In October last year, the SEC adopted a new clawback rule, Exchange Act Rule 10D-1, which directed the national securities exchanges to establish listing standards requiring listed issuers to adopt and comply with a clawback policy and to provide disclosure about the policy and its implementation. The clawback policy must provide that, in the event the listed issuer is required to prepare an accounting restatement—including not only a “reissuance,” or “Big R,” restatement (which involves a material error and an 8-K), but also a “revision” or “little r” restatement—the issuer must recover the incentive-based compensation that was erroneously paid to its current or former executive officers based on the misstated financial reporting measure. (See this PubCo post.) Now, the Corp Fin staff has issued some new CDIs, summarized below, providing guidance about the timing of the new required disclosure, which officers of foreign private issuers are subject to the disclosure rule and plans subject to the clawback.
New Question 121H.01 (and Exchange Act Forms Form 10-K New Question 104.19, Form 20-F New Question 110.09, and Form 40-F New Question 112.04). The clawback rules added a requirement to include new checkboxes on the cover pages of Form 10-K, Form 20-F and Form 40-F to indicate separately (a) whether the financial statements of the issuer included in the filing reflect correction of errors to previously issued financial statements, and (b) whether any of those error corrections are restatements that required a recovery analysis of incentive-based compensation received by any of the issuer’s executive officers during the relevant recovery period. Although the checkbox requirement became effective January 27, 2023, the listing standards are not required to be effective until November 28, 2023 and subject issuers will not be required to adopt a clawback policy for 60 days following the effective date of the applicable standards. In the adopting release, the SEC made clear that issuers will not be required to comply with the disclosure requirements before they have adopted clawback policies under the applicable exchange listing standard. Accordingly, while the rules and forms will include the checkboxes and other disclosure requirements in 2023, Corp Fin does “not expect issuers to provide such disclosure until they are required to have a recovery policy under the applicable listing standard.” But see this post from thecorporatecounsel.net, which reports that the staff has informally confirmed “that you should include the checkboxes (but don’t need to mark them). If you are concerned that a blank checkbox could be misleading, you could add an explanatory note to the effect that the checkboxes are blank pending adoption of the underlying rules.”
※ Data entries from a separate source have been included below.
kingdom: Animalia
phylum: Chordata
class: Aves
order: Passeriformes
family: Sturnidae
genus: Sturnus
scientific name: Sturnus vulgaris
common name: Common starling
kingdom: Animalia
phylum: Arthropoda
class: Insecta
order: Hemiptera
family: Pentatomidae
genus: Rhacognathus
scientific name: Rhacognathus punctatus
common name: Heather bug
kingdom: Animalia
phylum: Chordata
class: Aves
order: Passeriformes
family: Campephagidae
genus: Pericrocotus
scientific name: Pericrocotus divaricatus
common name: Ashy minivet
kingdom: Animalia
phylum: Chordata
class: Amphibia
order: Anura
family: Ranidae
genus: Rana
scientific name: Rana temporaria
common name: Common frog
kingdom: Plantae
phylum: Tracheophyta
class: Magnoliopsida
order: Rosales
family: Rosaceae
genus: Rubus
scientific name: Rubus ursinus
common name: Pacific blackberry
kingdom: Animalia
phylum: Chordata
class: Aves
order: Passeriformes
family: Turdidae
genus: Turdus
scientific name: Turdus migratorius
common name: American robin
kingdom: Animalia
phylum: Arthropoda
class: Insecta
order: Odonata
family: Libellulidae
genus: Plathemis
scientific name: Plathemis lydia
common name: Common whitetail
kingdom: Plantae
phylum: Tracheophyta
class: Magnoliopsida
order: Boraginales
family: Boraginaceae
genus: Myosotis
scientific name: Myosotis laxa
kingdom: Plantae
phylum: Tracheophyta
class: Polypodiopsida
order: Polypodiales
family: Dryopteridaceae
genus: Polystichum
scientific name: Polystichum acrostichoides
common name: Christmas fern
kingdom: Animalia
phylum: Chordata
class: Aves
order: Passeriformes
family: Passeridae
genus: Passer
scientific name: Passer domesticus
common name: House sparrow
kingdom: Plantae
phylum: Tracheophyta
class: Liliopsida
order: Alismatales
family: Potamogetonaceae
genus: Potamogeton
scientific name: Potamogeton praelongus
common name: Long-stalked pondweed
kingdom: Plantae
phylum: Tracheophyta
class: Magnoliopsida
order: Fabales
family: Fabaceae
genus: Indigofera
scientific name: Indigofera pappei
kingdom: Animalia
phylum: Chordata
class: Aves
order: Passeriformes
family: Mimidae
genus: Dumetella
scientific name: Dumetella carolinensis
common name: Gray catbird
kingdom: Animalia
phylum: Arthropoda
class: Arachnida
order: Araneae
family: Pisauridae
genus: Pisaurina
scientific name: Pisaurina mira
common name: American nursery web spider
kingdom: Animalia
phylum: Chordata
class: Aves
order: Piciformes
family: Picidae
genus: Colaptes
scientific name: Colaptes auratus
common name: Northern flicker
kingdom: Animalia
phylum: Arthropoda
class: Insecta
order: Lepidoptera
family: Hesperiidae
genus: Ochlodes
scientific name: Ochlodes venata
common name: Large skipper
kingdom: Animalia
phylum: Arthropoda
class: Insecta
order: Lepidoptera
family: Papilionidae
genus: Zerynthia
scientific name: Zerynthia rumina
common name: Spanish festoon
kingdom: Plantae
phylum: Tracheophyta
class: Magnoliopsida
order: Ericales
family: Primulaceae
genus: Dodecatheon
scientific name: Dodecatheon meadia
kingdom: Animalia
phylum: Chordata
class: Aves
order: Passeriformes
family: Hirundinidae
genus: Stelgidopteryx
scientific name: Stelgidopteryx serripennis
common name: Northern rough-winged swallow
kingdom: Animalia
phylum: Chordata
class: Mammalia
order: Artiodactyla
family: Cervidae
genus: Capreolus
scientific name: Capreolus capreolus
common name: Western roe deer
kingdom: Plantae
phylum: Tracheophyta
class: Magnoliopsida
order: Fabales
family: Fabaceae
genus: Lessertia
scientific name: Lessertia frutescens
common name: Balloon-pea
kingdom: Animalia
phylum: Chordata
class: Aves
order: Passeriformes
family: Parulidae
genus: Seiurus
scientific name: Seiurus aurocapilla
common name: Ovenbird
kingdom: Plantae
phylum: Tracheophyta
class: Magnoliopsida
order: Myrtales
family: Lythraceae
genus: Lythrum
New Question 121H.02 (and Exchange Act Forms Form 20-F New Question 110.08). For the most part, Form 20-F requires compensation and similar information about “senior management,” not “named executive officers.” As defined, “senior management” includes, in general, members of the issuer’s “administrative, supervisory or management bodies.” According to the Form, the “persons covered by the term ‘administrative, supervisory or management bodies’ vary in different countries and, for purposes of complying with the disclosure standards, will be determined by the host country.” The final clawback rules, however, refer to “named executive officers.” If an FPI were required to prepare an accounting restatement that required a clawback under the issuer’s recovery policy, new Item 6.F of Form 20-F would require specific individualized disclosures for the current and former named executive officers and for all other current and former executive officers as a group (for example, if an impracticability exception were used or if, as of the end of the last completed fiscal year, a balance of compensation to be recovered had been outstanding for 180 days). Should FPIs provide disclosure under Item 6.F about NEOs or senior management? According to Corp Fin, if an FPI files on domestic forms and provides executive comp disclosure under Item 402 of Reg S-K, the issuer should provide disclosure for its NEOs as required by Form 20-F; if, instead, an FPI uses Form 20-F, “individualized disclosure is required about members of their administrative, supervisory, or management bodies for whom the issuer otherwise provides individualized compensation disclosure in the filing. “
New Question 121H.03 (and Exchange Act Forms Form 40-F New Question 112.03) Item B.19 of Form 40-F, which relates to clawback disclosure, also requires individualized disclosure for the named executive officers. According to Corp Fin, in response to Item B.19, issuers should provide individualized disclosure about “executive officers for whom the issuer otherwise provides individualized compensation disclosure in the filing.”
New Question 121H.04 In the final rules, in response to commenters that maintained that clawback recovery from tax-qualified retirement plans could violate ERISA anti-alienation rules and result in loss of tax-qualified status for the plan, the SEC included an exception to clawback recovery where “recovery would likely cause an otherwise tax-qualified retirement plan, under which benefits are broadly available to employees of the registrant, to fail to meet the requirements” of applicable law. Incentive compensation, the adopting release continued, contributed to plans limited only to executive officers, SERPs or other nonqualified plans and related benefits would still be subject to recovery. But how far could recovery go? Would it affect, for example, long-term disability or life insurance? Corp Fin confirmed that the rule “is intended to apply broadly. For plans that take into account incentive-based compensation, an issuer would be expected to claw back the amount contributed to the notional account based on erroneously awarded incentive-based compensation and any earnings accrued to date on that notional amount.”